THE ROCKY MOUNTAINS.
287

He was obliged to return before I could get off, and as he commended me to Mr. Nugent's care, the two men shook hands kindly.[1]

Rich spoils of beavers' skins were lying on the cabin floor, and the trapper took the finest, a mouse-coloured kitten beaver's skin, and presented it to me. I hired his beautiful Arab mare, whose springy step and long easy stride was a relief after Birdie's short sturdy gait. We had a very pleasant ride, and I seldom had to walk. We took neither of the trails, but cut right through the forest to a place where, through an opening in the foothills, the plains stretched to the horizon covered with snow, the surface of which, having melted and frozen, reflected as water would the pure blue of the sky, presenting a complete optical illusion. It required my knowledge of fact to assure me that I was not looking at the ocean. "Jim" shortened the way by repeating a great deal of poetry, and by earnest, reasonable conversation, so that I was quite surprised when it grew dark.
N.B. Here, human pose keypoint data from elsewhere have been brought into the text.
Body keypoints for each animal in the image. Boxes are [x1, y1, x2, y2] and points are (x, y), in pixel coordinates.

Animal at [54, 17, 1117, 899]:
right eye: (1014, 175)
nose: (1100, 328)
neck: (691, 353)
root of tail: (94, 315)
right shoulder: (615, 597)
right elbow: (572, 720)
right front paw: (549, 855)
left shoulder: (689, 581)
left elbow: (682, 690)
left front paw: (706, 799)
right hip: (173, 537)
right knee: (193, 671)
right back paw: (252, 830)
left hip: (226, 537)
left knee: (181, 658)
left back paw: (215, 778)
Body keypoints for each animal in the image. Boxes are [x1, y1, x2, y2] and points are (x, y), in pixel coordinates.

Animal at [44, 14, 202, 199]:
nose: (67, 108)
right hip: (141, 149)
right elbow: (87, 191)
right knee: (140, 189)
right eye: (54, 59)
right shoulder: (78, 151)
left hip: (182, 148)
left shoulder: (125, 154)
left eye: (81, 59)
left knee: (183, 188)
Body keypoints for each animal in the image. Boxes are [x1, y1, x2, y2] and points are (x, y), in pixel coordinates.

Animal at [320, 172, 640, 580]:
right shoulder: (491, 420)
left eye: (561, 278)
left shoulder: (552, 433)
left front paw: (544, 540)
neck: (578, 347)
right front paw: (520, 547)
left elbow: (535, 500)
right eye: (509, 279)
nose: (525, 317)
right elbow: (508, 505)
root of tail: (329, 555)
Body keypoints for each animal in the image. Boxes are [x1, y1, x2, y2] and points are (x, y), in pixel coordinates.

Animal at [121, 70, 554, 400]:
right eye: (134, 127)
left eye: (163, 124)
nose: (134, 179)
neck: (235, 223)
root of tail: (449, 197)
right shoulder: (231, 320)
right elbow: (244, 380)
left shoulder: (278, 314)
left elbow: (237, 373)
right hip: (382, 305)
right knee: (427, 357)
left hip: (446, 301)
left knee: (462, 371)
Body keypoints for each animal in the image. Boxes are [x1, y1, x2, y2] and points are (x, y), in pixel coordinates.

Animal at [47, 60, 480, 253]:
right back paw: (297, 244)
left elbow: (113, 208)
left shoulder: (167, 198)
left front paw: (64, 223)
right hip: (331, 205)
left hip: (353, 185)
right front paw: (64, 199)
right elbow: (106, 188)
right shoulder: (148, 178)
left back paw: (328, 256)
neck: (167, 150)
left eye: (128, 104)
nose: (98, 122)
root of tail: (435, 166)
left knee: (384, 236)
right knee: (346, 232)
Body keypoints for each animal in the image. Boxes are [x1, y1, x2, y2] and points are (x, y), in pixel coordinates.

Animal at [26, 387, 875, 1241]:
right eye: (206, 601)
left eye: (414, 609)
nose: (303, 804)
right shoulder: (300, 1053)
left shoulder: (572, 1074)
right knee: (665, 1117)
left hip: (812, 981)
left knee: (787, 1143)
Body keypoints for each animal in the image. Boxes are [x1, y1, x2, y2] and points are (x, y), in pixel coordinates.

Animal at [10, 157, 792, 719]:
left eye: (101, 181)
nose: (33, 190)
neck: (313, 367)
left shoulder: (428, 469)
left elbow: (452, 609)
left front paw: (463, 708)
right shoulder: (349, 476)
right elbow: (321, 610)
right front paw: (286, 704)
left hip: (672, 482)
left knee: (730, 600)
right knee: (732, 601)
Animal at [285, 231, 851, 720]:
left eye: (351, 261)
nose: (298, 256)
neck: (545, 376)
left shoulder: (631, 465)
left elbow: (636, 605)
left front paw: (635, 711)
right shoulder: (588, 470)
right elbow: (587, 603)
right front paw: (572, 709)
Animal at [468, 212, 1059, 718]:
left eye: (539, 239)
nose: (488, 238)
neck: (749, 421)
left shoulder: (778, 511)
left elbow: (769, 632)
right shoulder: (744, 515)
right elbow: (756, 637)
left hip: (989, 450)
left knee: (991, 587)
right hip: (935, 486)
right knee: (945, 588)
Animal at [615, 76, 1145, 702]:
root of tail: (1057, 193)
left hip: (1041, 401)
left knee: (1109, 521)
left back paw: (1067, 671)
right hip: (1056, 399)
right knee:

He told me that he never lay down to sleep

  1. Some months later "Mountain Jim" fell by Evans's hand, shot from Evans's doorstep while riding past his cabin. The story of the previous weeks is dark, sad, and evil. Of the five differing versions which have been written to me of the act itself and its immediate causes, it is best to give none. The tragedy is too painful to dwell upon. "Jim" lived long enough to give his own statement, and to appeal to the judgment of God, but died in low delirium before the case reached a human tribunal.